Burns' second defense is that the divorce decree of the 24th Judicial District Court, signed on May 19, 1986, relieved him of monthly support responsibilities. The pertinent clause of the judgment reads as follows:
IT IS FURTHER ORDERED, ADJUDGED AND DECREED that due to the existence of an agreement between the parties, that the rules for contempt, child support arrearages, attorney's fees and wage assignment brought by Ava Merle Burns be and hereby are dismissed, the parties agreeing that all child support payments and arrearages are to be paid by Steven Michael Burns, Sr. pursuant to the 22nd Judicial District Court, case number, criminal neglect104201 and it is further understood that if this situation is to change, a *1124 rule must be brought by either parties seeking to reinstate the payment of child support in these proceedings. [Emphasis supplied.]
A minute entry in case number 104201, 22nd Judicial District Court, St. Tammany Parish, dated June 9, 1986 states that Burns appeared with counsel at a probation revocation hearing and that the court ordered the following:
... whereupon Court ordered the obligation be reduced to $200. per month coincide (sic) with the Civil Order plus $100. per month towards his arrears of $4,542.30 effective from May 10, 1986. Further, Court ordered additional special condition of Probation being that the defendant serve two weeks in the Parish Jail. Court ordered the defendant to execute an Income Assignment for his obligation and arrears plus Medical Support.

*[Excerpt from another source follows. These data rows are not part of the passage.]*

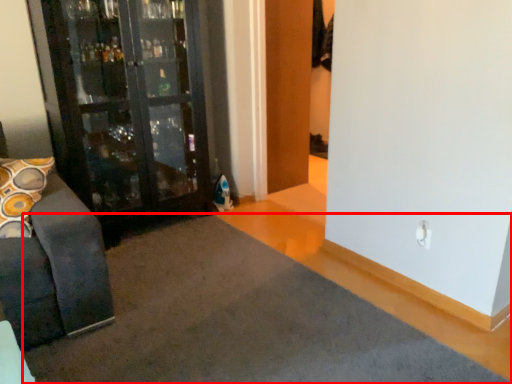
Question: From the image's perspective, considering the relative positions of doormat (annotated by the red box) and door in the image provided, where is doormat (annotated by the red box) located with respect to the staircase?

Choices:
 (A) below
 (B) above

Answer: (A)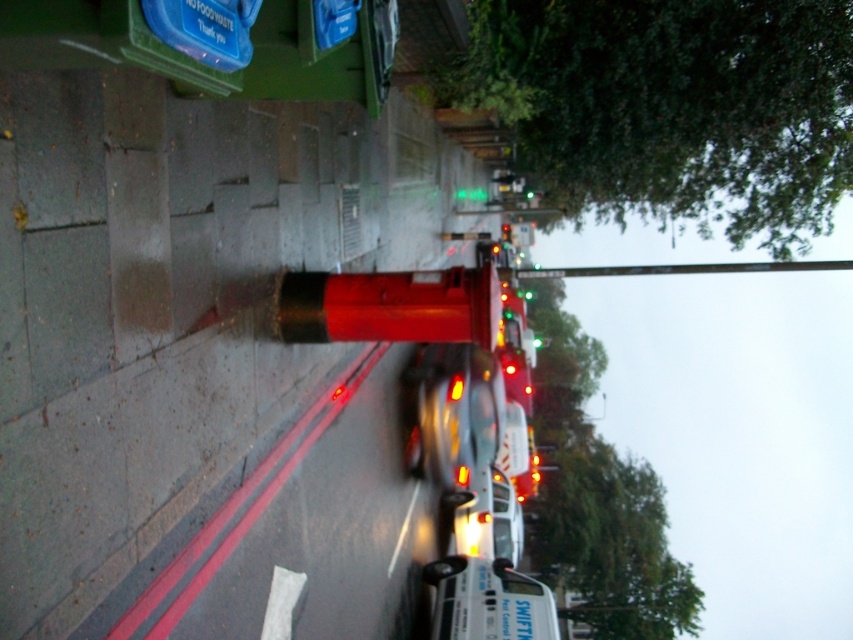
Which is below, white glossy van at center or green glass traffic light at center?

Positioned lower is white glossy van at center.

How distant is white glossy van at center from green glass traffic light at center?

white glossy van at center is 27.92 meters away from green glass traffic light at center.

Does point (525, 618) come behind point (509, 236)?

No, it is not.

Identify the location of white glossy van at center. This screenshot has width=853, height=640. (488, 602).

Who is taller, white glossy car at center or green glass traffic light at center?

Standing taller between the two is white glossy car at center.

Is point (465, 518) less distant than point (503, 228)?

That is True.

Locate an element on the screen. The width and height of the screenshot is (853, 640). white glossy car at center is located at coordinates (486, 518).

Is shiny silver car at center thinner than green glass traffic light at center?

No.

Can you confirm if shiny silver car at center is taller than green glass traffic light at center?

Correct, shiny silver car at center is much taller as green glass traffic light at center.

Is point (405, 461) positioned after point (503, 224)?

No.

Locate an element on the screen. The height and width of the screenshot is (640, 853). shiny silver car at center is located at coordinates (453, 412).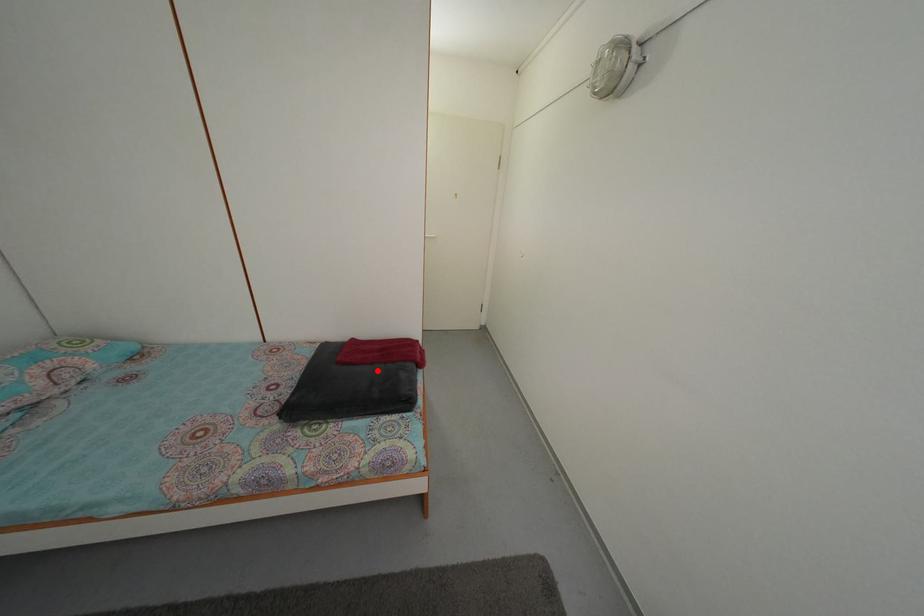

The proceedings in the St. Tammany neglect case began in October, 1982. The rule for contempt and arrearages had been brought in the divorce proceedings in Jefferson Parish on March 14, 1986 and the parties later compromised. Although the May 19, 1986 decree may not be a model of clarity, it unmistakably ordered that support payments were to be made in accordance with court orders in the St. Tammany criminal neglect suit. A family support recommendation of the Juvenile Court of the 24th Judicial District Court, signed by Burns and dated May 4, 1987, states that, "Defendant agrees to adopt the Judgment of support from St. Tammany Parish, and support is set on a weekly basis, as indicated below...." The amount set out is $72.64 per week. Counsel for Burns states in brief that later non-support proceedings in Jefferson were dismissed on February 29, 1988 because he established just cause for failure to pay; however, no copy of that judgment appears in the record.
Burns admitted at trial that he was under court order in 1986 to pay $200 per month and in 1987 to pay $72.64 per week. Accordingly, we reject his counsel's argument that because of the May 19, 1986 judgment there were no outstanding orders of support.

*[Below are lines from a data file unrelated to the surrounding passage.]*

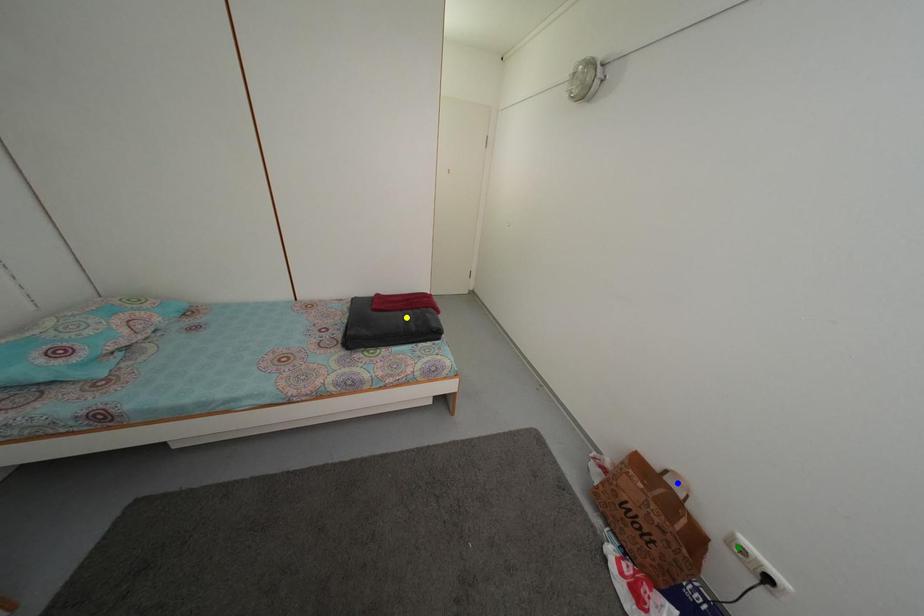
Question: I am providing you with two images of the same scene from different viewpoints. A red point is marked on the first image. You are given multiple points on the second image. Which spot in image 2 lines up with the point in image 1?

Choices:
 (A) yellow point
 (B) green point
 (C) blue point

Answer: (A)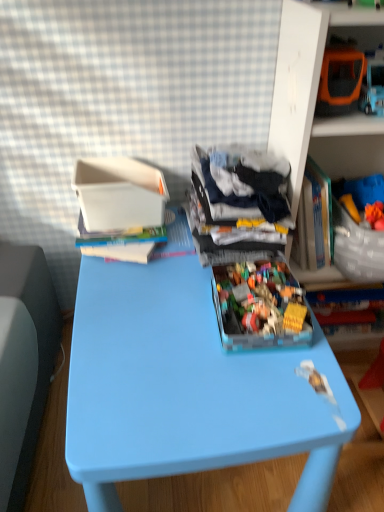
Question: Is blue plastic table at center positioned behind white plastic container at upper left?

Choices:
 (A) no
 (B) yes

Answer: (A)

Question: From a real-world perspective, is blue plastic table at center physically below white plastic container at upper left?

Choices:
 (A) no
 (B) yes

Answer: (B)

Question: Would you consider blue plastic table at center to be distant from white plastic container at upper left?

Choices:
 (A) yes
 (B) no

Answer: (B)

Question: Is blue plastic table at center smaller than white plastic container at upper left?

Choices:
 (A) yes
 (B) no

Answer: (B)

Question: Is blue plastic table at center aimed at white plastic container at upper left?

Choices:
 (A) no
 (B) yes

Answer: (A)

Question: Is the surface of blue plastic table at center in direct contact with white plastic container at upper left?

Choices:
 (A) yes
 (B) no

Answer: (B)

Question: From the image's perspective, would you say translucent plastic container at center is shown under dark blue fabric at center?

Choices:
 (A) yes
 (B) no

Answer: (A)

Question: Is dark blue fabric at center at the back of translucent plastic container at center?

Choices:
 (A) no
 (B) yes

Answer: (B)

Question: From a real-world perspective, is translucent plastic container at center below dark blue fabric at center?

Choices:
 (A) yes
 (B) no

Answer: (A)

Question: Does translucent plastic container at center have a larger size compared to dark blue fabric at center?

Choices:
 (A) yes
 (B) no

Answer: (B)

Question: Does translucent plastic container at center contain dark blue fabric at center?

Choices:
 (A) yes
 (B) no

Answer: (B)

Question: Is translucent plastic container at center next to dark blue fabric at center and touching it?

Choices:
 (A) yes
 (B) no

Answer: (B)

Question: Is dark blue fabric at center outside of orange plastic toy car at upper right, the 2th shelf from the right?

Choices:
 (A) no
 (B) yes

Answer: (B)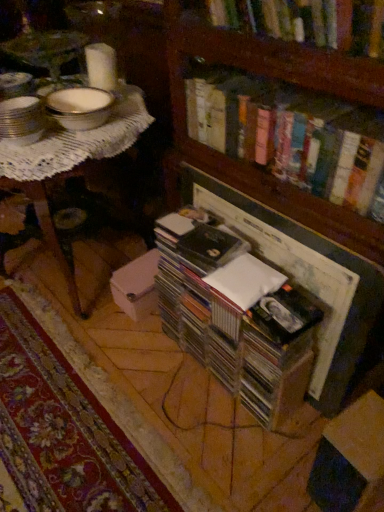
Question: Does cardboard box at lower right appear on the right side of hardcover books at upper center, arranged as the 2th book when viewed from the top?

Choices:
 (A) yes
 (B) no

Answer: (A)

Question: Considering the relative sizes of cardboard box at lower right and hardcover books at upper center, arranged as the 2th book when viewed from the top, in the image provided, is cardboard box at lower right bigger than hardcover books at upper center, arranged as the 2th book when viewed from the top,?

Choices:
 (A) yes
 (B) no

Answer: (B)

Question: Is cardboard box at lower right aimed at hardcover books at upper center, arranged as the 2th book when viewed from the top?

Choices:
 (A) no
 (B) yes

Answer: (A)

Question: From a real-world perspective, is cardboard box at lower right positioned over hardcover books at upper center, arranged as the 2th book when viewed from the top, based on gravity?

Choices:
 (A) no
 (B) yes

Answer: (A)

Question: Can you confirm if cardboard box at lower right is wider than hardcover books at upper center, marked as the 2th book in a bottom-to-top arrangement?

Choices:
 (A) no
 (B) yes

Answer: (B)

Question: Considering the positions of cardboard box at lower right and wooden bookcase at center in the image, is cardboard box at lower right wider or thinner than wooden bookcase at center?

Choices:
 (A) wide
 (B) thin

Answer: (B)

Question: Does point (362, 441) appear closer or farther from the camera than point (175, 7)?

Choices:
 (A) farther
 (B) closer

Answer: (B)

Question: From the image's perspective, is cardboard box at lower right positioned above or below wooden bookcase at center?

Choices:
 (A) above
 (B) below

Answer: (B)

Question: Is cardboard box at lower right taller or shorter than wooden bookcase at center?

Choices:
 (A) tall
 (B) short

Answer: (B)

Question: Looking at the image, does white lace table at upper left seem bigger or smaller compared to clear plastic case at center, which is the 1th book in bottom-to-top order?

Choices:
 (A) small
 (B) big

Answer: (B)

Question: Visually, is white lace table at upper left positioned to the left or to the right of clear plastic case at center, which is the 1th book in bottom-to-top order?

Choices:
 (A) left
 (B) right

Answer: (A)

Question: From a real-world perspective, relative to clear plastic case at center, which is the 1th book in bottom-to-top order, is white lace table at upper left vertically above or below?

Choices:
 (A) below
 (B) above

Answer: (B)

Question: From the image's perspective, relative to clear plastic case at center, which is the 1th book in bottom-to-top order, is white lace table at upper left above or below?

Choices:
 (A) above
 (B) below

Answer: (A)

Question: Do you think hardcover books at upper center, arranged as the 2th book when viewed from the top, is within white lace table at upper left, or outside of it?

Choices:
 (A) inside
 (B) outside

Answer: (B)

Question: From the image's perspective, is hardcover books at upper center, arranged as the 2th book when viewed from the top, located above or below white lace table at upper left?

Choices:
 (A) above
 (B) below

Answer: (A)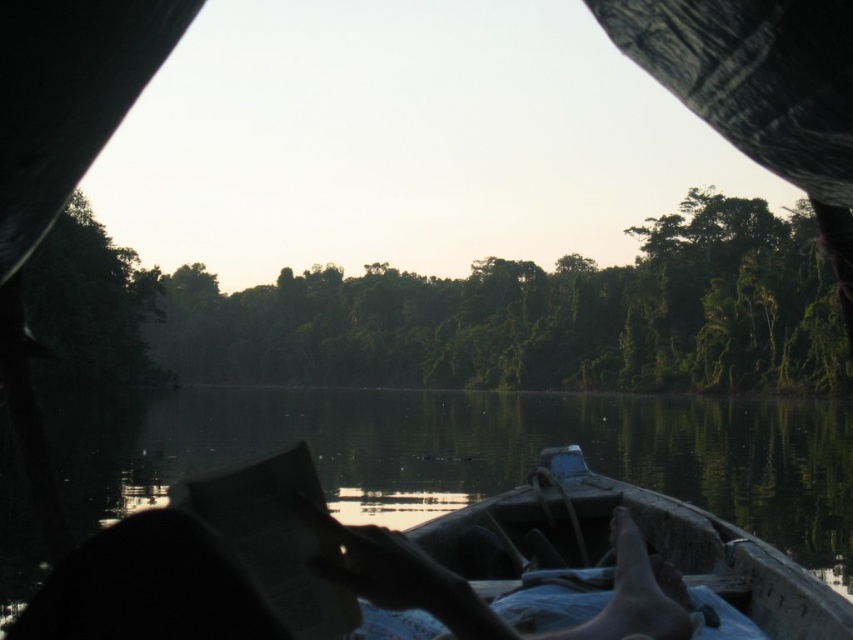
In the scene shown: You are sitting in a boat and want to observe the water beneath you. Which object, the transparent water at center or the wooden canoe at center, is closer to your eyes?

The transparent water at center is closer to your eyes because the wooden canoe at center is behind it.

You are standing on the deck of a cruise ship and see a small wooden boat in the distance. You notice the transparent water at center and the dark skin at lower center. How far apart are these two objects in the boat?

The transparent water at center and dark skin at lower center are 180.39 feet apart from each other.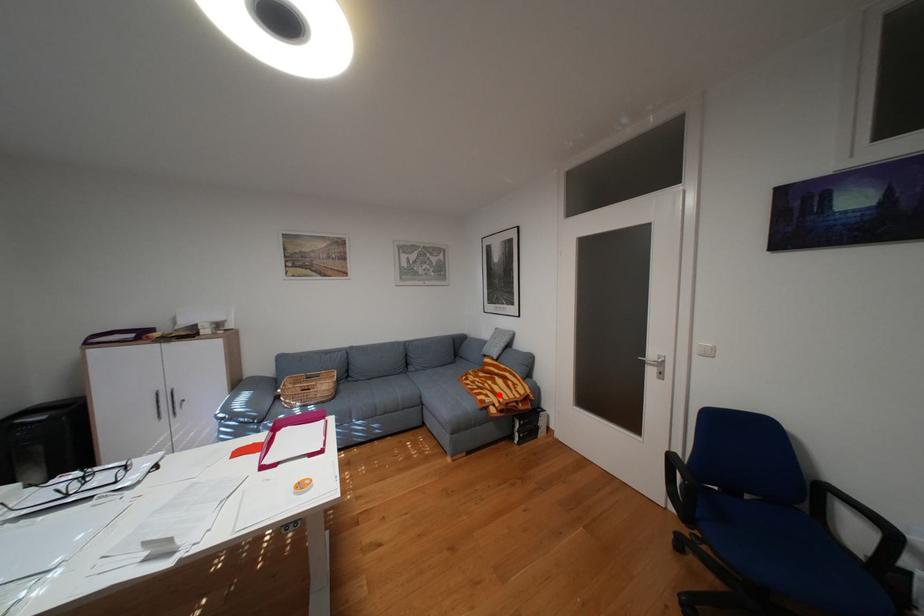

The appellant next argues that the juvenile court erred in exercising its jurisdiction over the adoption petition, when he had previously filed a motion in the 24th Judicial District Court for joint custody and to suspend child support.
Burns' petition was filed on July 26, 1988, followed by Lambert's adoption petition on August 5, 1988. Burns filed an exception to the adoption on September 2, 1988, alleging the court had no jurisdiction, apparently on the basis of his previously filed motion in the other court, and because there was no proceeding relative to custody or child support pending in the juvenile court.